(Page-level text extractions)
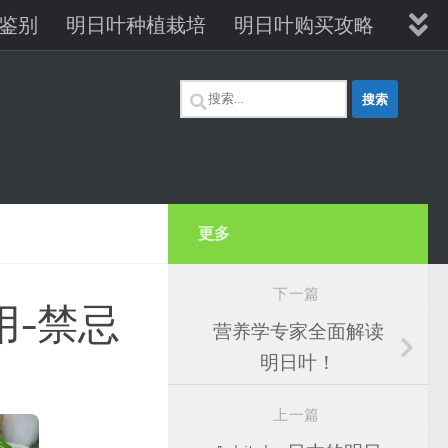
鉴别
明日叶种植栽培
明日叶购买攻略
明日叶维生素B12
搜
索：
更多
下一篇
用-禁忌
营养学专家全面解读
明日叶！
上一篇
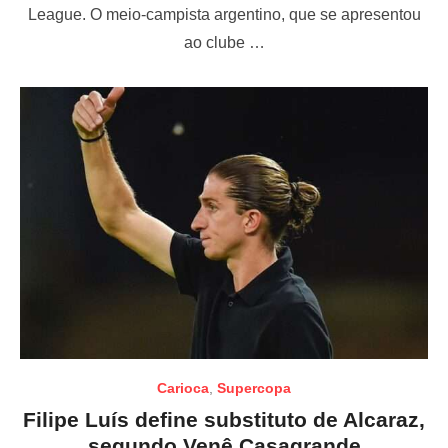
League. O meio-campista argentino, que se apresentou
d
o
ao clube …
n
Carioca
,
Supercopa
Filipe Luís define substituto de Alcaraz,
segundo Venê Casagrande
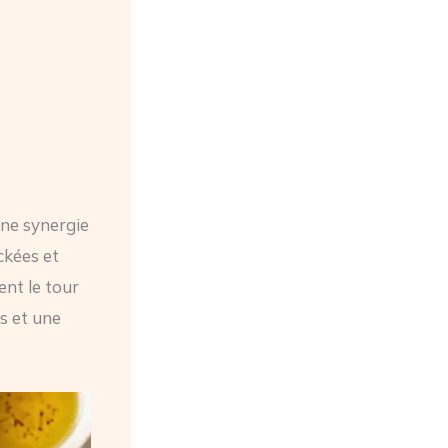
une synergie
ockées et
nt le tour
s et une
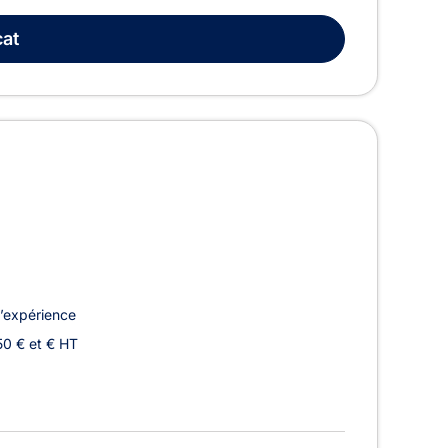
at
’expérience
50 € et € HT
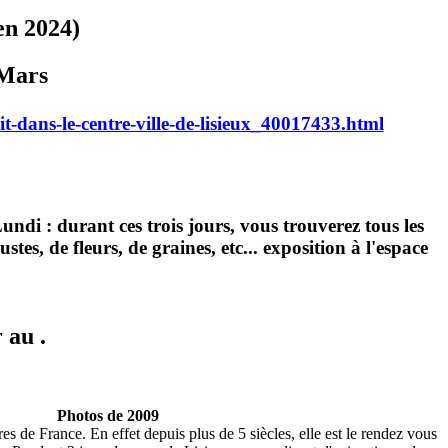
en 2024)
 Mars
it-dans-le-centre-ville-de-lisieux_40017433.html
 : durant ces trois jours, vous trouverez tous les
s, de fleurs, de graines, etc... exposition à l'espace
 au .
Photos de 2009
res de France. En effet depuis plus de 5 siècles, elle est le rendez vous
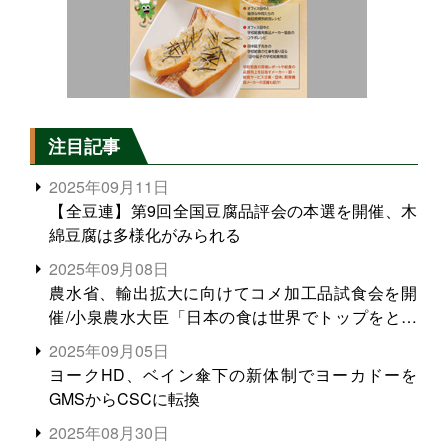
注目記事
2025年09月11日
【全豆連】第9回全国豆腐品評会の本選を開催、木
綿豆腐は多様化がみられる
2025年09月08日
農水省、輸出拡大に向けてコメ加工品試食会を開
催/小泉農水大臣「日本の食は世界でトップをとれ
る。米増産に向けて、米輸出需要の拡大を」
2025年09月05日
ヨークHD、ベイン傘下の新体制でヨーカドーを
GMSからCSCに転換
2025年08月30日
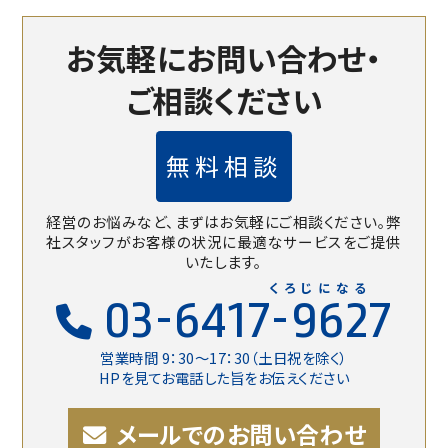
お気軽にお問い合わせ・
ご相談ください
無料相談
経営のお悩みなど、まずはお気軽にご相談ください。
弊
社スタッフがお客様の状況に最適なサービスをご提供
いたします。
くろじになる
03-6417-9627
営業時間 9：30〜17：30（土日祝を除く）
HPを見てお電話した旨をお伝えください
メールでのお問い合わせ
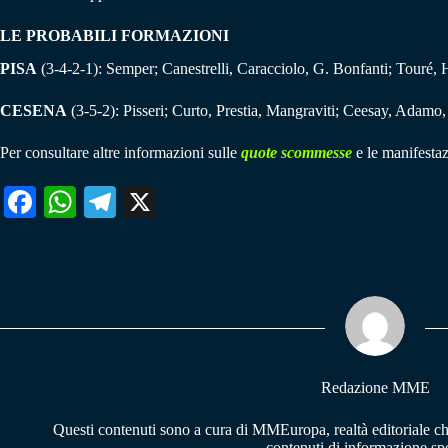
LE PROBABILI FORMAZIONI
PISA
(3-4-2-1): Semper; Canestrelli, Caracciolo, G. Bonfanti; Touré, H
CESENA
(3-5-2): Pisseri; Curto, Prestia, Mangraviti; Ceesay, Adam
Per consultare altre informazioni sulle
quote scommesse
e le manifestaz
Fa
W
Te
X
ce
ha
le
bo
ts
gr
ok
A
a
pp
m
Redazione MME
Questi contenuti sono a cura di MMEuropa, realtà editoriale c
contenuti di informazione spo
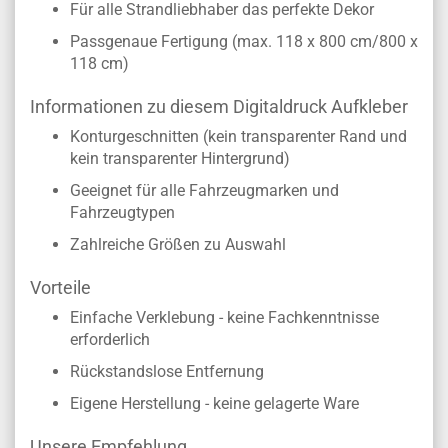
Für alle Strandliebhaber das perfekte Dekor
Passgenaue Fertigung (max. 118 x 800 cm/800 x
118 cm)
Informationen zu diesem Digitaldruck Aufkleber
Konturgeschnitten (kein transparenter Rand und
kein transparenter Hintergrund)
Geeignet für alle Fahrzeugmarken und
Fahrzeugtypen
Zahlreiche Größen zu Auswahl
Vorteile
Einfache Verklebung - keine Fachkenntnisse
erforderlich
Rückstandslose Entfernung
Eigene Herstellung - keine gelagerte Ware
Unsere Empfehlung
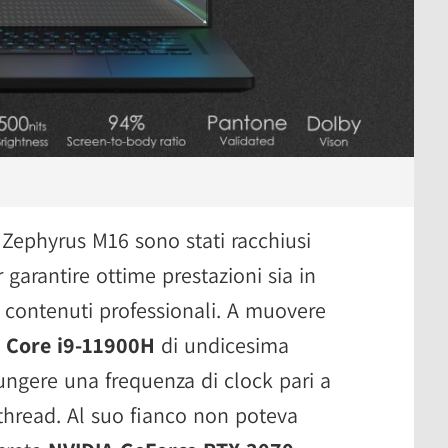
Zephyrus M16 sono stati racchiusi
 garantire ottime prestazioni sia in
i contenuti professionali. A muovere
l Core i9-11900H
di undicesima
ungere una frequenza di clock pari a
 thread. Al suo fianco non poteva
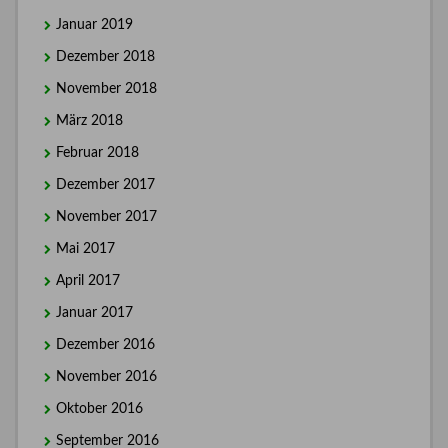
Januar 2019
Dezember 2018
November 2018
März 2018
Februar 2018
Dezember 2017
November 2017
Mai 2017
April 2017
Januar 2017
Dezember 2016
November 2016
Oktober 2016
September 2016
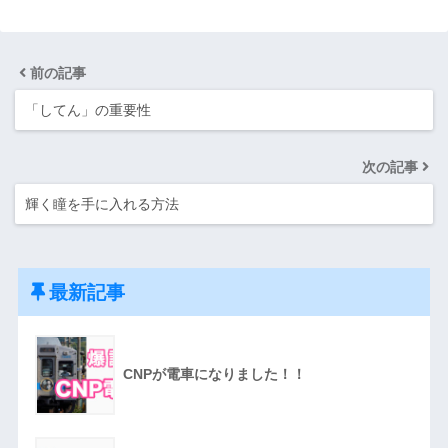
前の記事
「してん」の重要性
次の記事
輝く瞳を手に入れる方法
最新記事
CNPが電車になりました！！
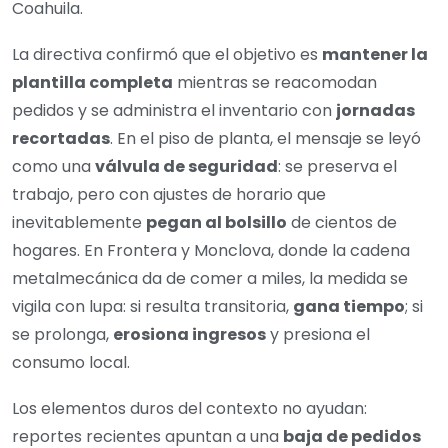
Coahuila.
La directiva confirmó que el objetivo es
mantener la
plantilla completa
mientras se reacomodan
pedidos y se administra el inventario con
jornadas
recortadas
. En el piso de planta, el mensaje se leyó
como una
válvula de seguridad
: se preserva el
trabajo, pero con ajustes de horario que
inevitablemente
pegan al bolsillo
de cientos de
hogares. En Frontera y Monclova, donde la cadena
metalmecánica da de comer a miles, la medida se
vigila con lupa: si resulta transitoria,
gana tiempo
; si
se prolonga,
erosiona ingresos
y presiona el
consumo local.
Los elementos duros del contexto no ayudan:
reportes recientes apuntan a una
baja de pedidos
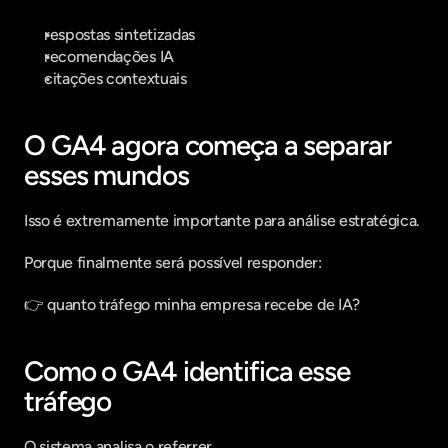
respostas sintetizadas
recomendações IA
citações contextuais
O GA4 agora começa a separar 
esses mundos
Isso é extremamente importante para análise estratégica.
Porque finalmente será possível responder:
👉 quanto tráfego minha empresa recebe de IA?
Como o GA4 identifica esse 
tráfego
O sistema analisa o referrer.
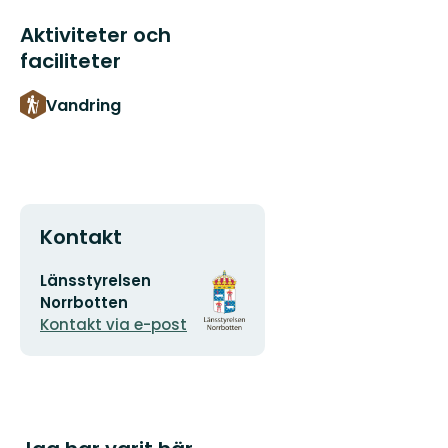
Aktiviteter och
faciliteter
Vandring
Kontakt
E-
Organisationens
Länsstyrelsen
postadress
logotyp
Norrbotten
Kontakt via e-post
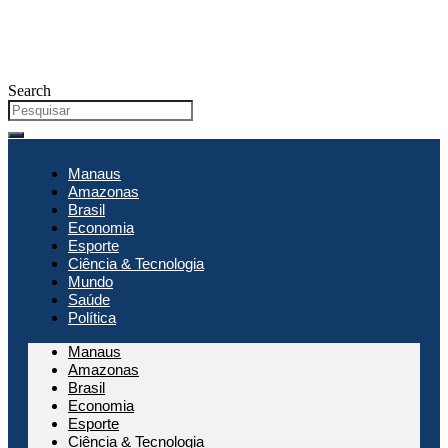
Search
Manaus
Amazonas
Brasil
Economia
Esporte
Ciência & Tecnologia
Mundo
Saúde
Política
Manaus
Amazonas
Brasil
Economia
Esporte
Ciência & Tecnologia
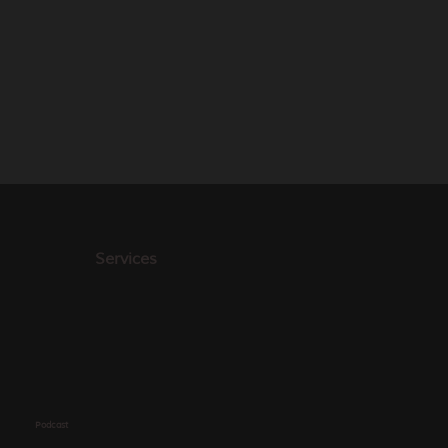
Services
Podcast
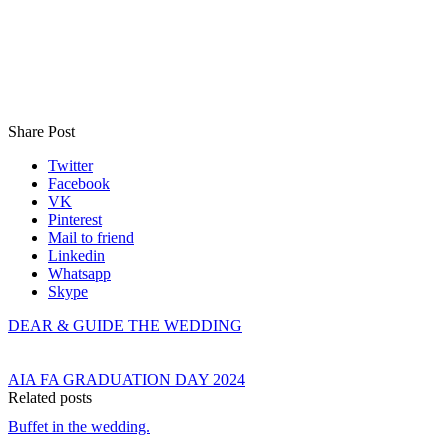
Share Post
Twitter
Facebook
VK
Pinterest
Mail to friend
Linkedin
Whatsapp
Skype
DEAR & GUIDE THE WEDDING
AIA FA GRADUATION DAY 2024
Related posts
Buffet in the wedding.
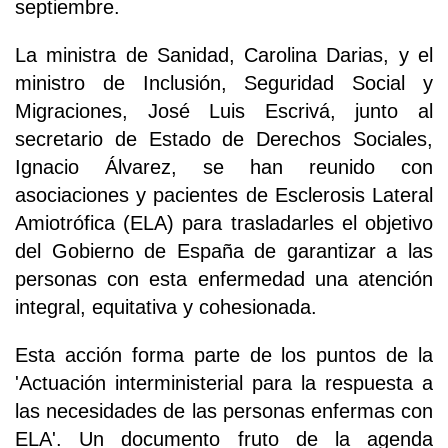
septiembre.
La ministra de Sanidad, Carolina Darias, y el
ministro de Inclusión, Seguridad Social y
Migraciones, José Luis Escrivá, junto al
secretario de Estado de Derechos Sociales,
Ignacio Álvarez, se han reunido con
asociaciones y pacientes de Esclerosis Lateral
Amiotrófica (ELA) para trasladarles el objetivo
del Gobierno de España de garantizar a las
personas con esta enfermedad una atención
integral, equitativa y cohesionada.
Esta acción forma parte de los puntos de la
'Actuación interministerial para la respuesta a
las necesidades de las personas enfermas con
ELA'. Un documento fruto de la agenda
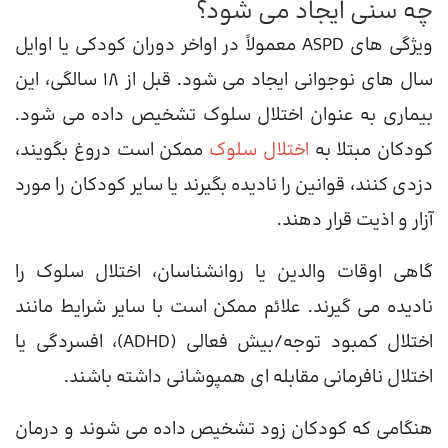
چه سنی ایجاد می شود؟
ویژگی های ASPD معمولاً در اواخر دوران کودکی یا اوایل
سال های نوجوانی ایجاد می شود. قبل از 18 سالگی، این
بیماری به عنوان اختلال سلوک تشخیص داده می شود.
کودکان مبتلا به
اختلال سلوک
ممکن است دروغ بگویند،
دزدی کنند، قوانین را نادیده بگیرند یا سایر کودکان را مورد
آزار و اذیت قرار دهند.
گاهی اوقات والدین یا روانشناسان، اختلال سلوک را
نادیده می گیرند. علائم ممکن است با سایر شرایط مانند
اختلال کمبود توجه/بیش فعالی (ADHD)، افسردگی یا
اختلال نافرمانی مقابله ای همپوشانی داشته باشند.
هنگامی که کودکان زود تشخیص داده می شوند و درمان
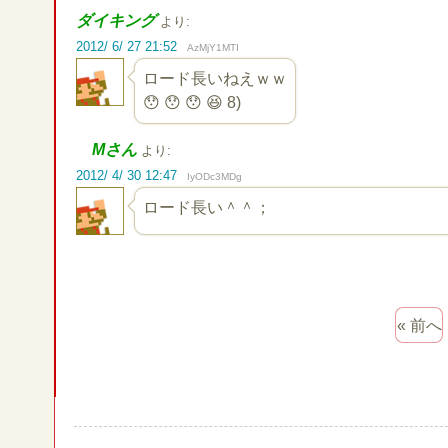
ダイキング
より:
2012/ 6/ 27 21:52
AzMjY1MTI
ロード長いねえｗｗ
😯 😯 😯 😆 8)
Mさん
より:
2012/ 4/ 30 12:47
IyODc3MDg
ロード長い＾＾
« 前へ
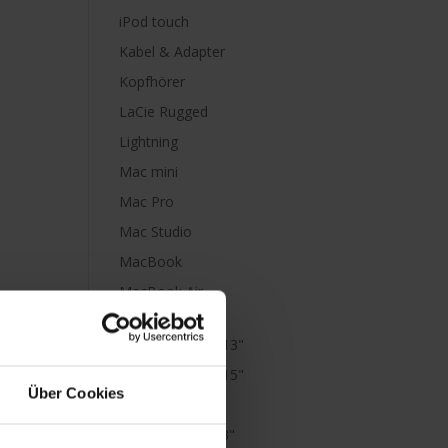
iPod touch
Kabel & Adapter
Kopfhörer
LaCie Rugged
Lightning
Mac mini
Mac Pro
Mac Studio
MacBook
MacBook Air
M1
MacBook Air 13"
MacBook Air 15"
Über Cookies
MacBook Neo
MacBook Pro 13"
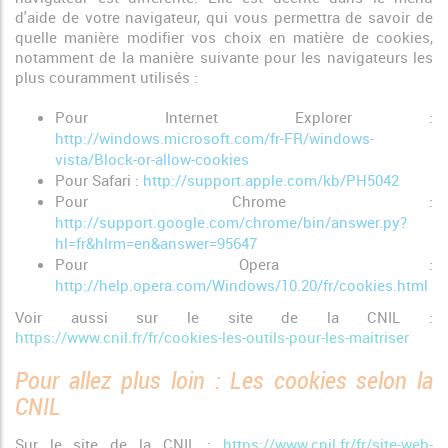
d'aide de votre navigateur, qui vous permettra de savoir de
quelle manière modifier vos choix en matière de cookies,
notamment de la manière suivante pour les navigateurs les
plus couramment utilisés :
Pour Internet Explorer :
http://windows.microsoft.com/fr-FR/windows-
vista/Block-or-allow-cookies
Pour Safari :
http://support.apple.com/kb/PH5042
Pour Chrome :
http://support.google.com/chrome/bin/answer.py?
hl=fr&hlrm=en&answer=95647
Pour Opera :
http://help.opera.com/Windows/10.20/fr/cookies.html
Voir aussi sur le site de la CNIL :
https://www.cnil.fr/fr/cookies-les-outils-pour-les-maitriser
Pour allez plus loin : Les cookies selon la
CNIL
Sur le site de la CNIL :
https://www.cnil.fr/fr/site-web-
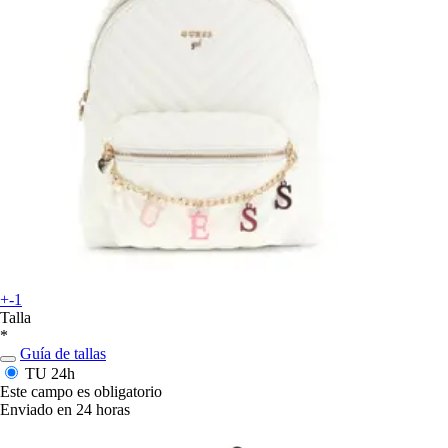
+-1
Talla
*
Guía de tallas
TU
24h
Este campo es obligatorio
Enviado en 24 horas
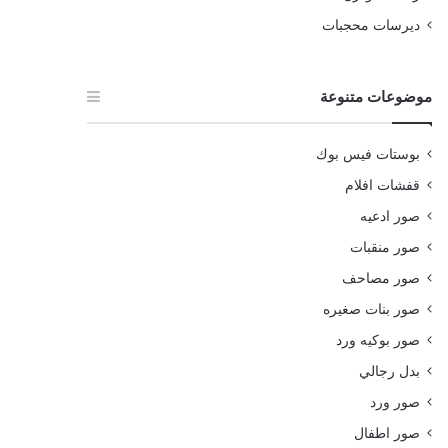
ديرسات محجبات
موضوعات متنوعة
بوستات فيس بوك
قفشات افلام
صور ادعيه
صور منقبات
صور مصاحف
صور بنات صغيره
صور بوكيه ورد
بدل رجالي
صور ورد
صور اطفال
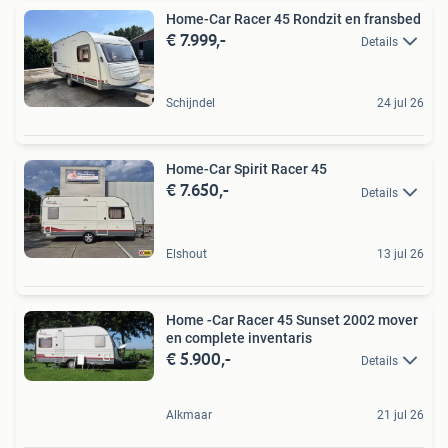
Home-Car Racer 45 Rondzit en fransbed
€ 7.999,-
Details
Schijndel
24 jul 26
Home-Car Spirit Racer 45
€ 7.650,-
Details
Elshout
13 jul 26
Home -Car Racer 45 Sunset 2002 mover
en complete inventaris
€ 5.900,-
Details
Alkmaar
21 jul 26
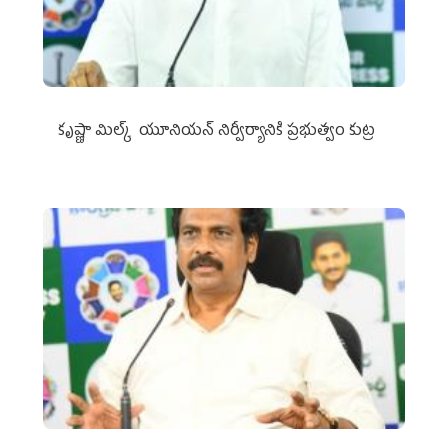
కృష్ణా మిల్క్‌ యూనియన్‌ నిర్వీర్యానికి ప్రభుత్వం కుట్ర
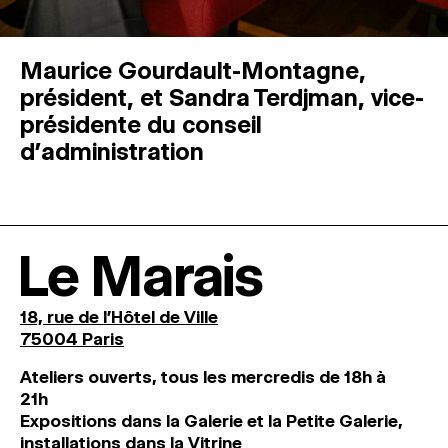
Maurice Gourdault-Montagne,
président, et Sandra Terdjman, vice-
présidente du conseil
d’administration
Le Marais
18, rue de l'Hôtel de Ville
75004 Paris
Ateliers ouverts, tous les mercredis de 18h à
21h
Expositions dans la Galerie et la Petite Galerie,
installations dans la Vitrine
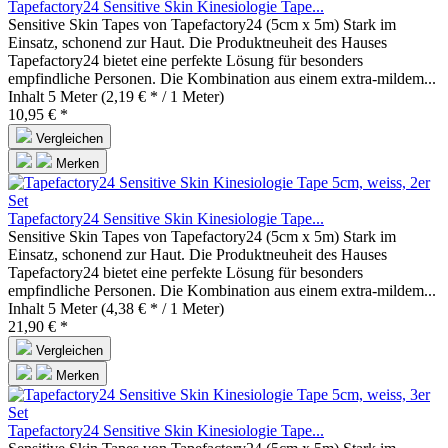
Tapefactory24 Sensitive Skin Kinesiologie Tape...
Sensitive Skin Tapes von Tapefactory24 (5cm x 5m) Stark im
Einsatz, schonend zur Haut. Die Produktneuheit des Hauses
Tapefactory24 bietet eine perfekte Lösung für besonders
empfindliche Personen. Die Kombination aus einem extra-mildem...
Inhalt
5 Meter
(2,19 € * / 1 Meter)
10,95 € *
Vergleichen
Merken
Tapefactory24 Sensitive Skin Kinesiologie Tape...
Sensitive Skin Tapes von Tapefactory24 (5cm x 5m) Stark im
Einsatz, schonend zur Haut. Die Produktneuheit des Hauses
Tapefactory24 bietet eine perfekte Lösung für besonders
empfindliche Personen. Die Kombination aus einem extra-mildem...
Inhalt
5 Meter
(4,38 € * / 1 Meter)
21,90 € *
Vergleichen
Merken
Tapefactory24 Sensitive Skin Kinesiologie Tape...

▸ **PROMPT**:
Since the pictures are not part of the copy, please transcribe only the lines above from the one with "del Gobierno de España de garantizar a las" through the one with "https://www.cnil.fr/fr/cookies-les-outils-pour-les-maitriser", exactly and with both ends.

▸ **SOLVED PROBLEM**:
del Gobierno de España de garantizar a las
personas con esta enfermedad una atención
integral, equitativa y cohesionada.
Esta acción forma parte de los puntos de la
'Actuación interministerial para la respuesta a
las necesidades de las personas enfermas con
ELA'. Un documento fruto de la agenda
چه سنی ایجاد می شود؟
ویژگی های ASPD معمولاً در اواخر دوران کودکی یا اوایل
سال های نوجوانی ایجاد می شود. قبل از 18 سالگی، این
بیماری به عنوان اختلال سلوک تشخیص داده می شود.
کودکان مبتلا به
اختلال سلوک
ممکن است دروغ بگویند،
دزدی کنند، قوانین را نادیده بگیرند یا سایر کودکان را مورد
آزار و اذیت قرار دهند.
گاهی اوقات والدین یا روانشناسان، اختلال سلوک را
نادیده می گیرند. علائم ممکن است با سایر شرایط مانند
اختلال کمبود توجه/بیش فعالی (ADHD)، افسردگی یا
اختلال نافرمانی مقابله ای همپوشانی داشته باشند.
هنگامی که کودکان زود تشخیص داده می شوند و درمان
ダイキング
より:
2012/ 6/ 27 21:52
AzMjY1MTI
ロード長いねえｗｗ
😯 😯 😯 😆 8)
Mさん
より:
2012/ 4/ 30 12:47
IyODc3MDg
ロード長い＾＾
« 前へ
iPod touch
Kabel & Adapter
Kopfhörer
LaCie Rugged
Lightning
Mac mini
Mac Pro
Mac Studio
MacBook
MacBook Air
M1
MacBook Air 13"
MacBook Air 15"
Über Cookies
MacBook Neo
MacBook Pro 13"
d'aide de votre navigateur, qui vous permettra de savoir de
quelle manière modifier vos choix en matière de cookies,
notamment de la manière suivante pour les navigateurs les
plus couramment utilisés :
Pour Internet Explorer :
http://windows.microsoft.com/fr-FR/windows-
vista/Block-or-allow-cookies
Pour Safari :
http://support.apple.com/kb/PH5042
Pour Chrome :
http://support.google.com/chrome/bin/answer.py?
hl=fr&hlrm=en&answer=95647
Pour Opera :
http://help.opera.com/Windows/10.20/fr/cookies.html
Voir aussi sur le site de la CNIL :
https://www.cnil.fr/fr/cookies-les-outils-pour-les-maitriser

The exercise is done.